Each of you will be expected to grade 10–12 other students' submissions of one topic summary. For that topic summary, you will receive a perfect score so long as you grade according to the above guidelines. So if you grade students' submissions for e.g. the topic summary on pairwise alignment, then you need not submit your own summary on that topic.PROJECT
In this course you will do a substantial project. This project can be: (1) a very extensive literature search and summary on a relevant topic, (2) a good implementation and evaluation of a relevant known result, or (3) a small (but nontrivial) amount of original, relevant research. You may work on these projects individually or in small groups, though if you work in a group, my expectations will be much higher when I grade your project.

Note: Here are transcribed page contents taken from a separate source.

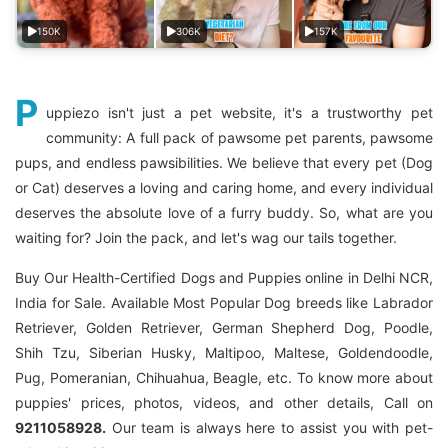
150K
306K
157K
P
uppiezo isn't just a pet website, it's a trustworthy pet
community: A full pack of pawsome pet parents, pawsome
pups, and endless pawsibilities. We believe that every pet (Dog
or Cat) deserves a loving and caring home, and every individual
deserves the absolute love of a furry buddy. So, what are you
waiting for? Join the pack, and let's wag our tails together.
Buy Our Health-Certified Dogs and Puppies online in Delhi NCR,
India for Sale. Available Most Popular Dog breeds like Labrador
Retriever, Golden Retriever, German Shepherd Dog, Poodle,
Shih Tzu, Siberian Husky, Maltipoo, Maltese, Goldendoodle,
Pug, Pomeranian, Chihuahua, Beagle, etc. To know more about
puppies' prices, photos, videos, and other details, Call on
9211058928.
Our team is always here to assist you with pet-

You will summarize your project results in a written report and an oral presentation. The written report must use a professional writing style similar to that found in an ACM or IEEE journal, including abstract, introduction, summary of related work, your contribution, references, and an appendix (if necessary). The oral presentation will be to the entire class at the end of the semester: during Dead Week (April 25–29), and if necessary, during the week prior to Dead Week (April 18–22). You will submit your written report to me no later than 11:59 p.m. on April 27. In accordance with UNL 15th week policies, you have now been informed in writing of the nature and scope of this project prior to the eighth week of classes.

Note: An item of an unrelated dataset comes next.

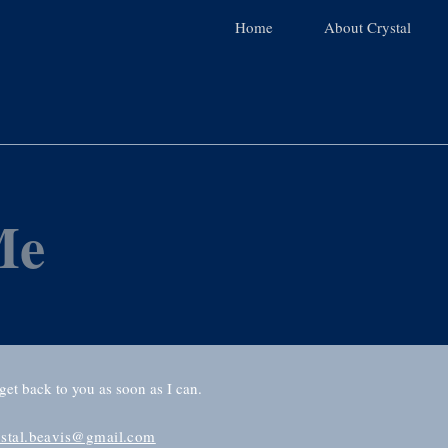
Home
About Crystal
Me
 get back to you as soon as I can.
ystal.beavis@gmail.com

Later this semester (mid-February) I will set a deadline for submission of 1–3 paragraph proposals on your projects. You must do this in order to get full credit for your project, and you must get my approval on it before starting work on your project. I will provide a list of possible topics later this semester, but you may propose your own topic as well. To be a valid topic, it must go beyond the scope of the course. So your project could be on a topic we did not cover in class at all, or could more deeply explore a topic we covered in class.GRADING
The above items will be weighted as follows:
|hwks: 30%||proj. report: 25%||proj. presentation: 25%||topic summaries: 20%|
In computing your letter grade I will start with the following base scale, where s is your final score:
|s ≥ 90% ⇒ A||80% ≤ s < 90% ⇒ B||70% ≤ s < 80% ⇒ C||60% ≤ s < 70% ⇒ D||s < 60% ⇒ F|
You will receive a "+" with your grade if the last digit of your score is ≥ 7, and a "" if the last digit is < 3. I will scale up from this base scale if necessary. So if you get an 87% in this course you are guaranteed a B+ (similarly, an 82% guarantees a B–), but your grade might be higher depending on your performance relative to the rest of the class and your level of class participation. Note that for students registered for CSCE 871, a B is required to pass the course; a B– is insufficient.
In general, students registered for CSCE 871 will be graded more stringently on everything and will have more problems to solve on the homework assignments.
Academic dishonesty of any kind will be dealt with in a manner consistent with the CS&E Department's Policy on Academic Integrity. You are expected to know and abide by this policy.